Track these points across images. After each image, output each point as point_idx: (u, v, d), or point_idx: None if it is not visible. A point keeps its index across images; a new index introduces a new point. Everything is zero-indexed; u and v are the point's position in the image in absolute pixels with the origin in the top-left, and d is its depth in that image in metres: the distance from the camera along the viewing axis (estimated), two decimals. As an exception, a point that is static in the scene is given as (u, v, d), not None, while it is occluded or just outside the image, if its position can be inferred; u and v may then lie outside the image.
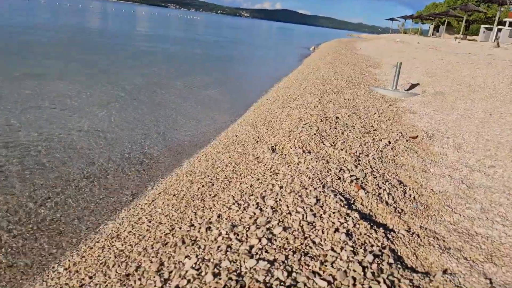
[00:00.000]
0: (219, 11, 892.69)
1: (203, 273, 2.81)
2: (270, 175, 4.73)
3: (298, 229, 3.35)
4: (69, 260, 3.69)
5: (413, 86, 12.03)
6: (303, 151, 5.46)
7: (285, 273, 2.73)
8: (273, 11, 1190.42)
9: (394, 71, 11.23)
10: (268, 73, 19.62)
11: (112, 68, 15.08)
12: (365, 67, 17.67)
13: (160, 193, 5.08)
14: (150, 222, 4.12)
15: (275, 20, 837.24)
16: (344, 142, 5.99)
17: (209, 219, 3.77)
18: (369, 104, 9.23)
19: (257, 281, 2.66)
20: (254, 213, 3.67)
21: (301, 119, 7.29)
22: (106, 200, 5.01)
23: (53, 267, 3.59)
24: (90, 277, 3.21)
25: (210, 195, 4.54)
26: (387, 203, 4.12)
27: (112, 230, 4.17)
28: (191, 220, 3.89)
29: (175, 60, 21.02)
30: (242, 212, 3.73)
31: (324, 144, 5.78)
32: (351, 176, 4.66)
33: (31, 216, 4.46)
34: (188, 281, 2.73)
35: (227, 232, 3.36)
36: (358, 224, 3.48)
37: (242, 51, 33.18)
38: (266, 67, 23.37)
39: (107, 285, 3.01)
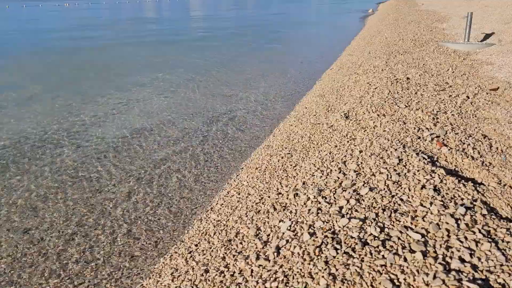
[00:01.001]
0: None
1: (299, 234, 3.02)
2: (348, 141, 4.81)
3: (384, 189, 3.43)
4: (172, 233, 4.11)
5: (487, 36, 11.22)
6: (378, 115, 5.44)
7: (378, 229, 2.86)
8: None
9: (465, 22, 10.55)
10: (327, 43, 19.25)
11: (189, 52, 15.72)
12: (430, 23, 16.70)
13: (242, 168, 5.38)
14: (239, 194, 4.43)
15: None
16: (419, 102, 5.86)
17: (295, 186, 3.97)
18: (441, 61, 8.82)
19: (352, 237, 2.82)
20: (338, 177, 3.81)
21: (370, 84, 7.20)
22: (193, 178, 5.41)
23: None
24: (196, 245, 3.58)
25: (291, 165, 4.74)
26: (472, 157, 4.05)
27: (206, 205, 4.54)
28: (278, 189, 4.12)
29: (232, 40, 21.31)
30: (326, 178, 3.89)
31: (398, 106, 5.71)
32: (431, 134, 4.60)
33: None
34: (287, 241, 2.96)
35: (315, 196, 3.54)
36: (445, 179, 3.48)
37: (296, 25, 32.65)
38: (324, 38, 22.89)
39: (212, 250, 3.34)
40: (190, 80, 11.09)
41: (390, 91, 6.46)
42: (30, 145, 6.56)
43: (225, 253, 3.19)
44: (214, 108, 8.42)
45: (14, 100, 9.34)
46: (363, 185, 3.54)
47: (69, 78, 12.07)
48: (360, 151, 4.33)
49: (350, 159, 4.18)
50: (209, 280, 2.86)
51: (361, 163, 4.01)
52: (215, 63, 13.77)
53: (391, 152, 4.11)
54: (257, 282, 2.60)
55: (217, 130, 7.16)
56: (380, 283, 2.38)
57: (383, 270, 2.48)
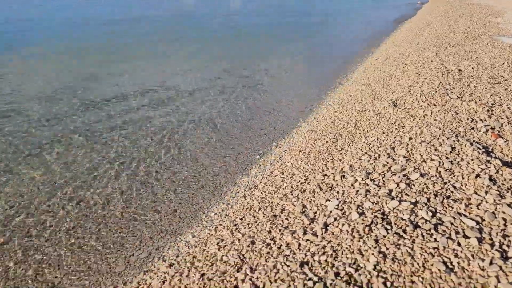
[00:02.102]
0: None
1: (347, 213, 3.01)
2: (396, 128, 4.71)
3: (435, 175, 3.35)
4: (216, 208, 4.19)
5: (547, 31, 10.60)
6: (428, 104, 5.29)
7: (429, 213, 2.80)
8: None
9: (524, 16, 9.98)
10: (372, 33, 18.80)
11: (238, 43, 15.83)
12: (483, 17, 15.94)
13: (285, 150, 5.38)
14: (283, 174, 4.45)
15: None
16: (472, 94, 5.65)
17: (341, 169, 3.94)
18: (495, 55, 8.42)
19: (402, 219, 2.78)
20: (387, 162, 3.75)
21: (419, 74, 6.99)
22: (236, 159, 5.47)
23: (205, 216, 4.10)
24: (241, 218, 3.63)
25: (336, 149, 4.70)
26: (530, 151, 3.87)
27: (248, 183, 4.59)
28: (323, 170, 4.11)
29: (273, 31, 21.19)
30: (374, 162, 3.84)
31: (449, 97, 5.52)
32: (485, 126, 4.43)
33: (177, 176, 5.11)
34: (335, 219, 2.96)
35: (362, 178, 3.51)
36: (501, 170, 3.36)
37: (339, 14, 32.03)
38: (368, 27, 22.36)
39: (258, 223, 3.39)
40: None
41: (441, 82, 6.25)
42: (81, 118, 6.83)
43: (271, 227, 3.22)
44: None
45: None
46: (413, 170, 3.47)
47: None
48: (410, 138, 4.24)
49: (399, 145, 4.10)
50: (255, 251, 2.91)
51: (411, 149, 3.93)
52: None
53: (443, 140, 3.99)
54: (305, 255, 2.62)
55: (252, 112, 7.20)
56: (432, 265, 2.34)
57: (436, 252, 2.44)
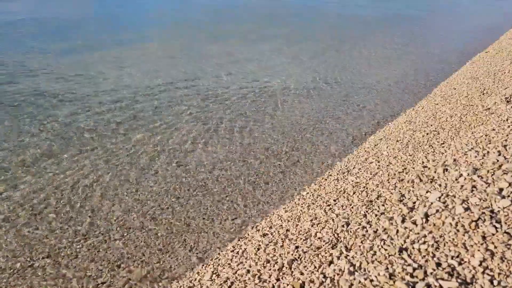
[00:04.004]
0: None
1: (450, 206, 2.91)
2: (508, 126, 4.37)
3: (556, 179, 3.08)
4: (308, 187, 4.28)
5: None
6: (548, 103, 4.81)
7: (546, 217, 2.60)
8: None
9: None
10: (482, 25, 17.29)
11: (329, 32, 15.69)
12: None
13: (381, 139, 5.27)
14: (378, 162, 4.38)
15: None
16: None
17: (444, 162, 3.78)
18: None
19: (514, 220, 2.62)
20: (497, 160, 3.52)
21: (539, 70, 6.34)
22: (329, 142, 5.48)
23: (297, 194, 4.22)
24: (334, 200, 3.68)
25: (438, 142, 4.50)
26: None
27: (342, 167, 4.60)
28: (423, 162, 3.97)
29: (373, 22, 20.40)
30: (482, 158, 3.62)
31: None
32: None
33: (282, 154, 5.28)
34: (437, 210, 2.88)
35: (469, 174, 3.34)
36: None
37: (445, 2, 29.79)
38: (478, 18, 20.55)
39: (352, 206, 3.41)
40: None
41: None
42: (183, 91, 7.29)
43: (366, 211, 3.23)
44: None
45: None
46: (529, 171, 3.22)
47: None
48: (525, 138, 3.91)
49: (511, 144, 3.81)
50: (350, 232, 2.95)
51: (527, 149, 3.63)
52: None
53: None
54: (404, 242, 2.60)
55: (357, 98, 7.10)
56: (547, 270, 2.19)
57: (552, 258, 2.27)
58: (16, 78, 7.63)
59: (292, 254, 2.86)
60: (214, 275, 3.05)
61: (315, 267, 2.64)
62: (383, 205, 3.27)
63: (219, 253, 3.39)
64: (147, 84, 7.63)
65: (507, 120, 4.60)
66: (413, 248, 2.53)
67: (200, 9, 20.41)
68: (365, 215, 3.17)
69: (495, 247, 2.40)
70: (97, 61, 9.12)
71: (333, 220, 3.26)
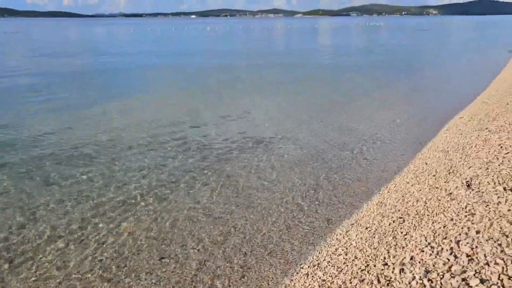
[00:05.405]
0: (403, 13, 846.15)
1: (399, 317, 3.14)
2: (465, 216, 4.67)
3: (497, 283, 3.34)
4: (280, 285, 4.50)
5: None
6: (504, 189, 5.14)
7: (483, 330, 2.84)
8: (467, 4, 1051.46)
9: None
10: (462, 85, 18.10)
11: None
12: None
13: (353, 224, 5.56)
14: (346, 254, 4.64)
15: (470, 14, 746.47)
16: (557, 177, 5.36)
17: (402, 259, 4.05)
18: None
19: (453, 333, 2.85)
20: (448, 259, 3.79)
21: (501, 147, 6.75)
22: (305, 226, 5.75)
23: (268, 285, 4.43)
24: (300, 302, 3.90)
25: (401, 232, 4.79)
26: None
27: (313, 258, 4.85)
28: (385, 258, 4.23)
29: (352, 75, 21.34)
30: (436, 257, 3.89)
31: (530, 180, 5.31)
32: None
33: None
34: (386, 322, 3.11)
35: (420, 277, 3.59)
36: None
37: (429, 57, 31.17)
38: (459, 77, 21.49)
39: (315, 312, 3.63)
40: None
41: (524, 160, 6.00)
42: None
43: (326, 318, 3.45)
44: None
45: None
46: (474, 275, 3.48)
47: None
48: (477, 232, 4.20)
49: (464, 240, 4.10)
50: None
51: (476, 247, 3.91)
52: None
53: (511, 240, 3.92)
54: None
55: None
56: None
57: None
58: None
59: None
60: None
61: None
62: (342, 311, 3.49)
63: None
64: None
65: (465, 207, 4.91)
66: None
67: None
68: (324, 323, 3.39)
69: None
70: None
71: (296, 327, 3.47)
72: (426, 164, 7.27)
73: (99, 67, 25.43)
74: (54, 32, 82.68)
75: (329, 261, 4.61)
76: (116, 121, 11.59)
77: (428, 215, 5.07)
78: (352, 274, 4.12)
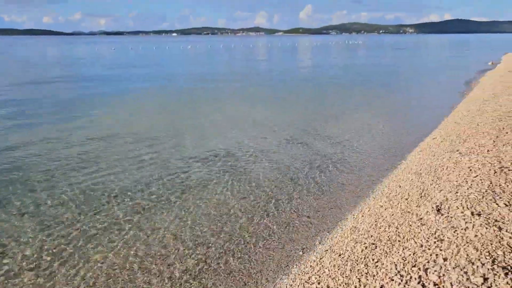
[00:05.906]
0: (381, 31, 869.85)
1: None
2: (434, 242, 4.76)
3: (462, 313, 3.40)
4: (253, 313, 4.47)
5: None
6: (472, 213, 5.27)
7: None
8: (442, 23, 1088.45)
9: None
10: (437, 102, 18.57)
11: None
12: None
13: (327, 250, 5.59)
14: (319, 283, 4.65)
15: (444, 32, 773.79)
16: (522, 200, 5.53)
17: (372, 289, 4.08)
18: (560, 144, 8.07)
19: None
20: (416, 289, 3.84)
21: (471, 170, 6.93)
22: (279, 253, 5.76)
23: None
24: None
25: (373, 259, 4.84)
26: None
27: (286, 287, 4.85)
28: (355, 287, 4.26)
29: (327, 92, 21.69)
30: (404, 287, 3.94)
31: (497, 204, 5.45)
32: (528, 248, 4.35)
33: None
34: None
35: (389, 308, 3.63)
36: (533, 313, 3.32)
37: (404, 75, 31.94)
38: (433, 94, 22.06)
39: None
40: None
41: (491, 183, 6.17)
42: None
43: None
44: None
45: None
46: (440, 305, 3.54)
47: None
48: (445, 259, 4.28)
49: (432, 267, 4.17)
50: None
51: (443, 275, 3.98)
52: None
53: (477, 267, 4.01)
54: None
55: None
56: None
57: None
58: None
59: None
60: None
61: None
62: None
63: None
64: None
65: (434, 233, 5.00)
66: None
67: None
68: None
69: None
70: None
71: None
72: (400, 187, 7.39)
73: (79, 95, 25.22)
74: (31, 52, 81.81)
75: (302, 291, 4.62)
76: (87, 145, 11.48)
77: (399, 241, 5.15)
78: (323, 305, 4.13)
|---|
▶ _What is required_
Print, exactly and with no pictures, the lines of the listing above starting at the one that has "49: (350, 159, 4.18)" and ending at the one that has "[00:02.102]", both included.

▶ _Your response_
49: (350, 159, 4.18)
50: (209, 280, 2.86)
51: (361, 163, 4.01)
52: (215, 63, 13.77)
53: (391, 152, 4.11)
54: (257, 282, 2.60)
55: (217, 130, 7.16)
56: (380, 283, 2.38)
57: (383, 270, 2.48)
[00:02.102]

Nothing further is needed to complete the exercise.